Comparing the `midpoint` and `number_to_search_for` in the diagram above, we have the same value.

At this point, the binary search operation stops because we've found the number. The index of the number will be returned.

That is: index 5 from the original array (2,3,6,8,9,13,20).

In the next section, you'll see how to implement the algorithm in Java.

## Binary Search Algorithm Example in Java

``````class BinarySearch {
private static int binarySearch(int numArray[], int number_to_search_for) {
int low = 0;
int high = numArray.length - 1;

while (low <= high){
int middleIndex = (low + high) / 2;
int middleIndexNumber = numArray[middleIndex];

if (number_to_search_for == middleIndexNumber){
return middleIndex;
}
if (number_to_search_for < middleIndexNumber){
high = middleIndex - 1;
}
if (number_to_search_for > middleIndexNumber){
low = middleIndex + 1;
}
}

return -1;
}
public static void main(String args[]) {

int[] arrayofnums = {2,3,6,8,9,13,20};

System.out.println(binarySearch(arrayofnums, 13));
// 5

}

}``````

In the code above, we created a method called `binarySearch` with two parameters — `int numArray[]` and `int number_to_search_for`:

``private static int binarySearch(int numArray[], int number_to_search_for){...}``

The first parameter represents the array to be searched through. The second represents the number to be searched for.

Next, we defined the `low` and `high` variables to represent the first and last index of the array:

``````int low = 0;
int high = numArray.length - 1;``````

After that, we created a `while` loop with `if` statements matching the 3 steps used in the previous section (Step #4 - Binary Search section):

``````while (low <= high){
int middleIndex = (low + high) / 2;
int middleIndexNumber = numArray[middleIndex];

if (number_to_search_for == middleIndexNumber){
return middleIndex;
}
if (number_to_search_for < middleIndexNumber){
high = middleIndex - 1;
}
if (number_to_search_for > middleIndexNumber){
low = middleIndex + 1;
}
}``````

You can have a look at the Step #4 - Binary Search section to understand the code in the `while` loop.

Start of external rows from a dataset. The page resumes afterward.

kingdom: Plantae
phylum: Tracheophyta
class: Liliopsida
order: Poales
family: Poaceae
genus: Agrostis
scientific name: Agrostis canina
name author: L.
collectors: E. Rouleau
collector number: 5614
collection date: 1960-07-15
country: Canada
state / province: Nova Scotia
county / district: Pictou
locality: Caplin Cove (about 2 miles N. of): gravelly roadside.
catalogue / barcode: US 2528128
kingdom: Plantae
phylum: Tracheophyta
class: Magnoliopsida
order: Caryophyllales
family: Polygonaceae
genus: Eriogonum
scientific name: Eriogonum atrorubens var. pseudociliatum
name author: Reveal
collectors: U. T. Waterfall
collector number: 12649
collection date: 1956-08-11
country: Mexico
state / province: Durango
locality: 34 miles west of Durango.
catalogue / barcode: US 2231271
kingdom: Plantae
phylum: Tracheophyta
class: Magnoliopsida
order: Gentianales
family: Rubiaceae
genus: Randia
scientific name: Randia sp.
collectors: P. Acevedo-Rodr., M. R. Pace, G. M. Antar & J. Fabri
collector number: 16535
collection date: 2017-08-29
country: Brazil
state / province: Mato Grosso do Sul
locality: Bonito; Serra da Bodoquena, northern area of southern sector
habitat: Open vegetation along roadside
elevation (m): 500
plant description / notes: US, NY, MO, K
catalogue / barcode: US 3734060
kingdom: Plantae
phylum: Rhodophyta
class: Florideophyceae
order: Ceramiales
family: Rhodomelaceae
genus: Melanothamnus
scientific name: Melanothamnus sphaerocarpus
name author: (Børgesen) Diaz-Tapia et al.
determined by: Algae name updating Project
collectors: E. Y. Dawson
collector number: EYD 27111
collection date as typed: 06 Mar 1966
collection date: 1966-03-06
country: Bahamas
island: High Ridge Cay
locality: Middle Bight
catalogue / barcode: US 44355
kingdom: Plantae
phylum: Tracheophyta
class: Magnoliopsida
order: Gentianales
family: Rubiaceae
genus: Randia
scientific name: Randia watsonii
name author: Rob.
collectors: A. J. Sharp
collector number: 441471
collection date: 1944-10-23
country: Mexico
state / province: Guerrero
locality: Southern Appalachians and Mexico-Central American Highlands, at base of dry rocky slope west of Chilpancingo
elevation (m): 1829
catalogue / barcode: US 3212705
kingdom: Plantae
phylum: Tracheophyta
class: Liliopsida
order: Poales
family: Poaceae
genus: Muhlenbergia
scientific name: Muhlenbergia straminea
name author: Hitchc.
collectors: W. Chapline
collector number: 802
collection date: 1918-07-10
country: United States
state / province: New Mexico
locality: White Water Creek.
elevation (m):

We then returned -1 after the `while` loop in case the number being searched for doesn't exist in the array.

Lastly, we tested the method to be sure the functionality worked as expected:

``````public static void main(String args[]) {

int[] arrayofnums = {2,3,6,8,9,13,20};

System.out.println(binarySearch(arrayofnums, 13));
// 5

}``````

We specified 13 as the second parameter and got index 5 returned.

If you use a number that doesn't exist in the array, you'll get -1 returned.

## Differences Between Binary Search Algorithm and Binary Search Tree

Although both binary search algorithm and binary search tree are both used for searching, there are some differences in mode operation of operation and data structure.

Here are some differences:

• Binary search algorithm is used for searching while binary search tree is used for searching, insertion, and deletion.
• Binary search algorithm compares the middle element with the element being searched for while binary search tree compares the value of nodes in a tree.
• Binary search algorithm searches through an array or list while binary search tree traverses through a tree of nodes.